Chegar à validação com uma pasta cheia não garante que o documento certo esteja ali. O processo verifica identidade, cadastro e representação. Uma cópia recente do contrato social pode ser mais importante do que vários comprovantes que não esclarecem quem pode agir pela empresa.
Por que a lista varia
A Autoridade Certificadora define, dentro das normas da ICP-Brasil, quais documentos e verificações serão aplicados ao produto. Pessoa física, empresa, representante, procurador e validação por videoconferência possuem cenários diferentes.
O ITI orienta que a própria Autoridade Certificadora informe documentação, custos, mídia, validade e equipamentos. Portanto, use este conteúdo como preparação, não como substituto da confirmação formal.
Pessoa física
Normalmente são conferidos documentos oficiais de identificação e dados cadastrais do titular. Dependendo da Autoridade de Registro e da situação, podem ser solicitados documentos adicionais para resolver divergências de nome, filiação, data de nascimento ou biometria.
- Documento oficial de identificação aceito e em condições de conferência.
- CPF regular e dados coerentes com o cadastro.
- Informações de contato utilizadas na emissão.
- Documentos adicionais quando houver mudança de nome ou divergência.
O e-CPF é pessoal. O próprio titular participa da validação, salvo hipóteses específicas previstas nas regras aplicáveis.
Pessoa jurídica
Além de identificar a empresa, o processo precisa confirmar quem pode representá-la.
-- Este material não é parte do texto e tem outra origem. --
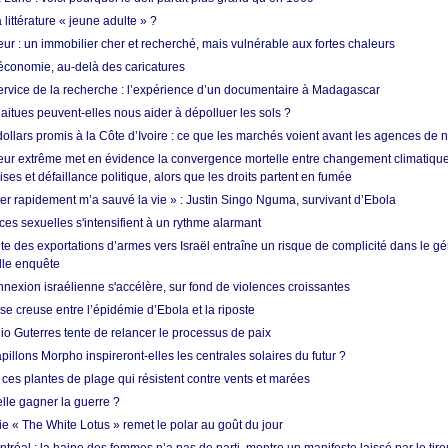
 littérature « jeune adulte » ?
ur : un immobilier cher et recherché, mais vulnérable aux fortes chaleurs
’économie, au-delà des caricatures
rvice de la recherche : l’expérience d’un documentaire à Madagascar
aitues peuvent-elles nous aider à dépolluer les sols ?
dollars promis à la Côte d’Ivoire : ce que les marchés voient avant les agences de n
ur extrême met en évidence la convergence mortelle entre changement climatique,
ses et défaillance politique, alors que les droits partent en fumée
ner rapidement m’a sauvé la vie » : Justin Singo Nguma, survivant d’Ebola
ences sexuelles s'intensifient à un rythme alarmant
te des exportations d’armes vers Israël entraîne un risque de complicité dans le g
lle enquête
annexion israélienne s'accélère, sur fond de violences croissantes
se creuse entre l’épidémie d’Ebola et la riposte
io Guterres tente de relancer le processus de paix
pillons Morpho inspireront-elles les centrales solaires du futur ?
ces plantes de plage qui résistent contre vents et marées
lle gagner la guerre ?
e « The White Lotus » remet le polar au goût du jour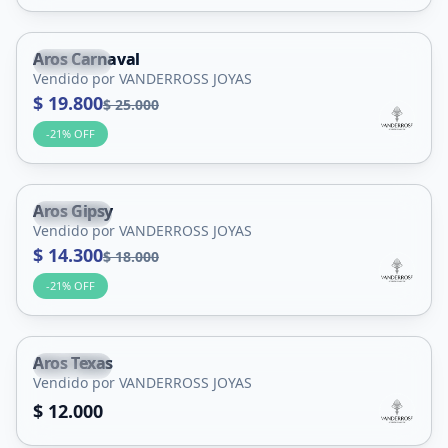
Aros Carnaval
Capital
Vendido por VANDERROSS JOYAS
$ 19.800
$ 25.000
-
21
% OFF
Aros Gipsy
Capital
Vendido por VANDERROSS JOYAS
$ 14.300
$ 18.000
-
21
% OFF
Aros Texas
Capital
Vendido por VANDERROSS JOYAS
$ 12.000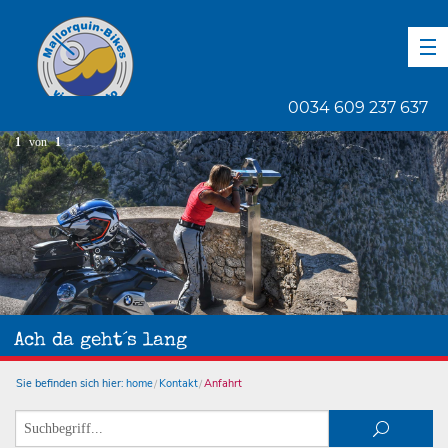
DE
EN
ES
0034 609 237 637
1
von
1
Ach da geht´s lang
Sie befinden sich hier:
home
Kontakt
Anfahrt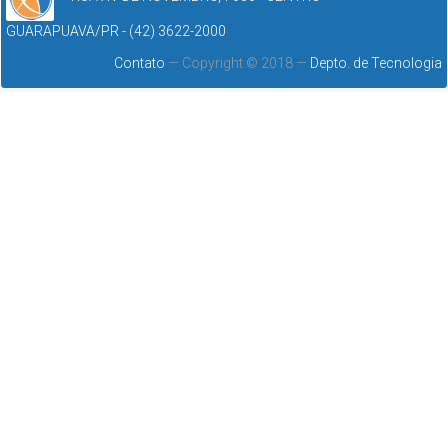
GUARAPUAVA/PR - (42) 3622-2000
Contato
— Copyright © 2018 —
Depto. de Tecnologia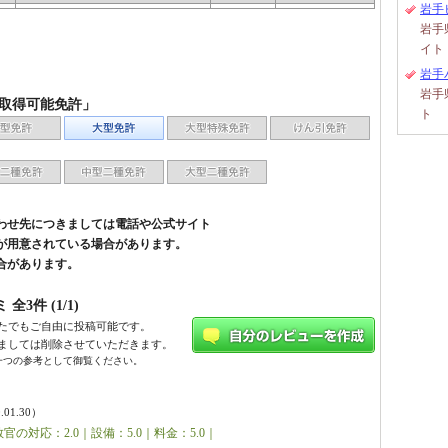
岩手
岩手
イト
岩手
岩手
「取得可能免許」
ト
わせ先につきましては電話や公式サイト
が用意されている場合があります。
合があります。
全3件 (1/1)
たでもご自由に投稿可能です。
ましては削除させていただきます。
一つの参考として御覧ください。
.01.30）
官の対応：2.0｜設備：5.0｜料金：5.0｜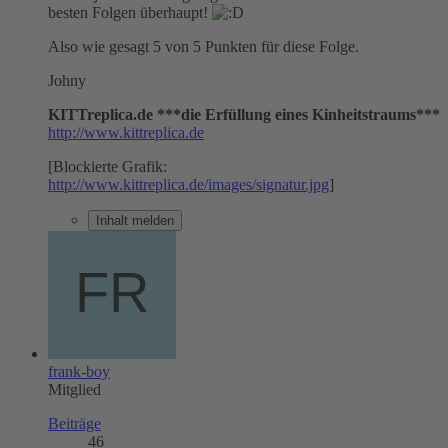
besten Folgen überhaupt!
Also wie gesagt 5 von 5 Punkten für diese Folge.
Johny
KITTreplica.de ***die Erfüllung eines Kinheitstraums***
http://www.kittreplica.de
[Blockierte Grafik:
http://www.kittreplica.de/images/signatur.jpg
]
Inhalt melden
frank-boy
Mitglied
Beiträge
46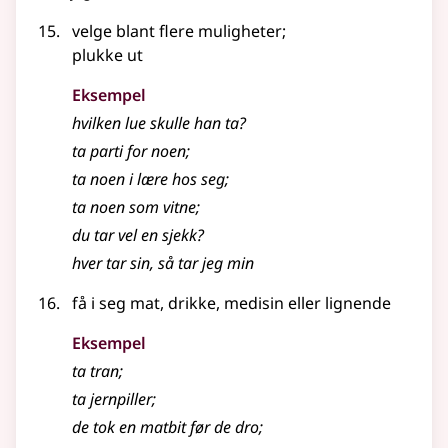
velge blant flere muligheter
;
plukke ut
Eksempel
hvilken lue skulle han ta?
ta parti for noen
;
ta noen i lære hos seg
;
ta noen som vitne
;
du tar vel en sjekk?
hver tar sin, så tar jeg min
få i seg mat, drikke, medisin
eller lignende
Eksempel
ta tran
;
ta jernpiller
;
de tok en matbit før de dro
;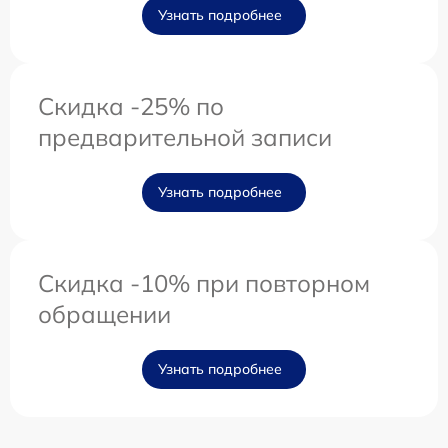
Узнать подробнее
Скидка -25% по
предварительной записи
Узнать подробнее
Скидка -10% при повторном
обращении
Узнать подробнее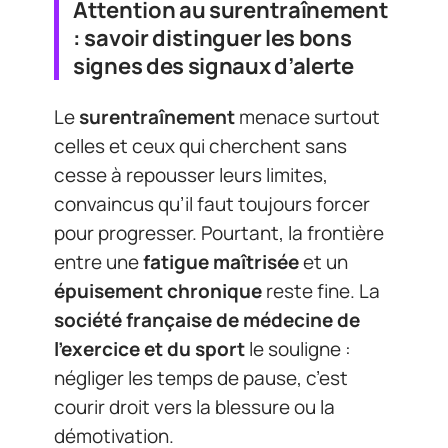
Attention au surentraînement
: savoir distinguer les bons
signes des signaux d’alerte
Le
surentraînement
menace surtout
celles et ceux qui cherchent sans
cesse à repousser leurs limites,
convaincus qu’il faut toujours forcer
pour progresser. Pourtant, la frontière
entre une
fatigue maîtrisée
et un
épuisement chronique
reste fine. La
société française de médecine de
l’exercice et du sport
le souligne :
négliger les temps de pause, c’est
courir droit vers la blessure ou la
démotivation.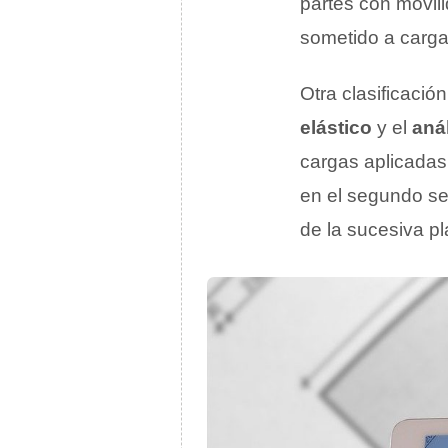
partes con movil
sometido a carga
Otra clasificació
elástico
y el
anál
cargas aplicadas 
en el segundo se
de la sucesiva pl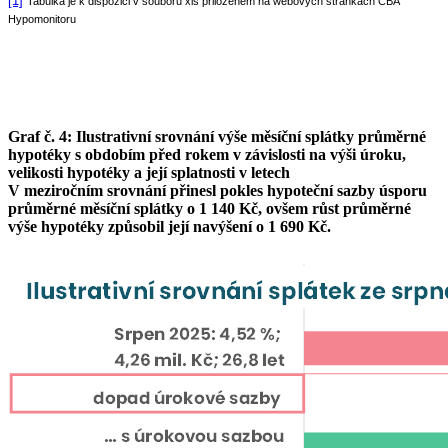
[1]
Tabulka je k dispozici v souboru xls přiloženém na webových stránkách ČBA
Hypomonitoru
Graf č. 4: Ilustrativní srovnání výše měsíční splátky průměrné
hypotéky s obdobím před rokem v závislosti na výši úroku,
velikosti hypotéky a její splatnosti v letech
V meziročním srovnání přinesl pokles hypoteční sazby úsporu
průměrné měsíční splátky o 1 140 Kč, ovšem růst průměrné
výše hypotéky způsobil její navýšení o 1 690 Kč.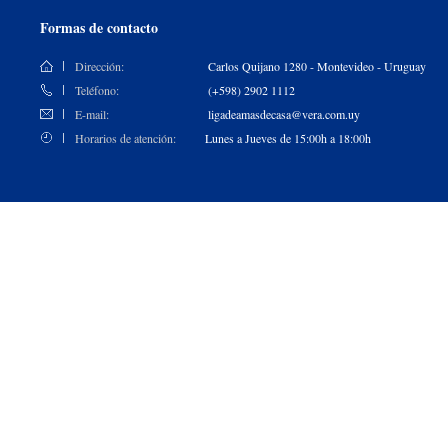
Formas de contacto
Dirección:
Carlos Quijano 1280 - Montevideo - Uruguay
Teléfono:
(+598) 2902 1112
E-mail:
ligadeamasdecasa@vera.com.uy
Horarios de atención:
Lunes a Jueves de 15:00h a 18:00h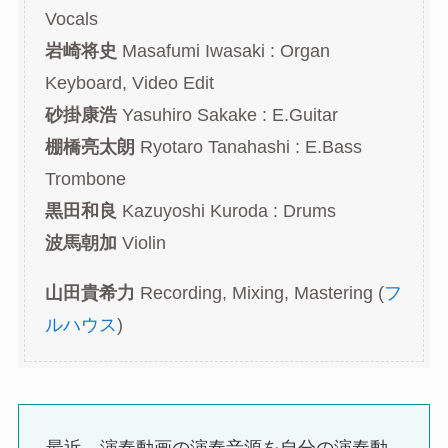
Vocals
岩崎将史
Masafumi Iwasaki : Organ
Keyboard, Video Edit
砂掛康浩
Yasuhiro Sakake : E.Guitar
棚橋亮太朗
Ryotaro Tanahashi : E.Bass
Trombone
黒田和良
Kazuyoshi Kuroda : Drums
波馬朝加
Violin
山田貴希力
Recording, Mixing, Mastering (
フ
ルハウス
)
最近、演奏動画の演奏音源を自分の演奏動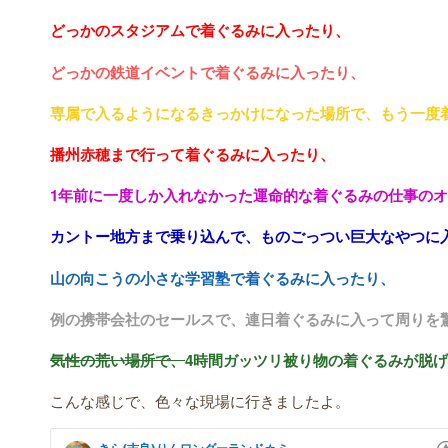
どっかのスタジアムで着ぐるみに入ったり、
どっかの鉄道イベントで着ぐるみに入ったり、
専属で入るようになるきっかけになった場所で、もう一度
播州赤穂まで行って着ぐるみに入ったり、
1年前に一度しか入れなかった運命的な着ぐるみの仕事の
カントー地方まで乗り込んで、ものごっつい巨大なやつに
山の向こうの小さな学習塾で着ぐるみに入ったり、
例の携帯会社のセールスで、連日着ぐるみに入って周りを
気性の荒い場所で、
4時間ガッツリ被り物の着ぐるみが脱
こんな感じで、色々な現場に行きましたよ。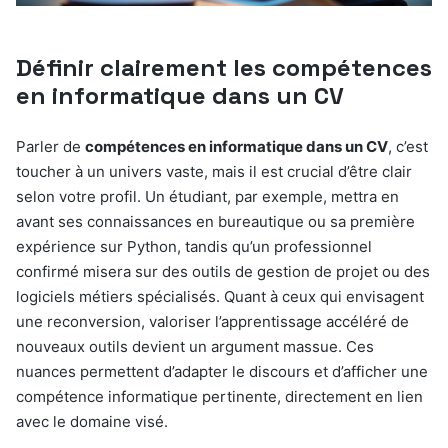
Définir clairement les compétences
en informatique dans un CV
Parler de
compétences en informatique dans un CV
, c’est
toucher à un univers vaste, mais il est crucial d’être clair
selon votre profil. Un étudiant, par exemple, mettra en
avant ses connaissances en bureautique ou sa première
expérience sur Python, tandis qu’un professionnel
confirmé misera sur des outils de gestion de projet ou des
logiciels métiers spécialisés. Quant à ceux qui envisagent
une reconversion, valoriser l’apprentissage accéléré de
nouveaux outils devient un argument massue. Ces
nuances permettent d’adapter le discours et d’afficher une
compétence informatique pertinente, directement en lien
avec le domaine visé.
Podem ser verificados CNPJ, ato constitutivo, alterações, registros e documentos do responsável.
Empresas com administração conjunta, espólio, representação especial ou quadro societário desatualizado exigem atenção adicional. Uma alteração não registrada ou um responsável divergente pode impedir a emissão até a regularização.
Representante legal e procurador
Representante legal é quem possui poderes derivados dos atos e registros da organização. Procurador atua com poderes conferidos por instrumento próprio. A possibilidade de emissão por procuração, a forma e os limites dependem das normas e da análise da Autoridade de Registro.
Presencial ou por videoconferência
Na validação presencial, o solicitante comparece à Autoridade de Registro, apresenta os documentos e passa pelas verificações aplicáveis, inclusive biometria. Na videoconferência, documentos são enviados previamente e a identidade é confirmada durante a sessão remota.
A disponibilidade da validação remota depende do produto, do histórico do titular, das regras vigentes e das condições da Autoridade Certificadora. Ter câmera no computador não garante que todo caso possa ser resolvido por vídeo.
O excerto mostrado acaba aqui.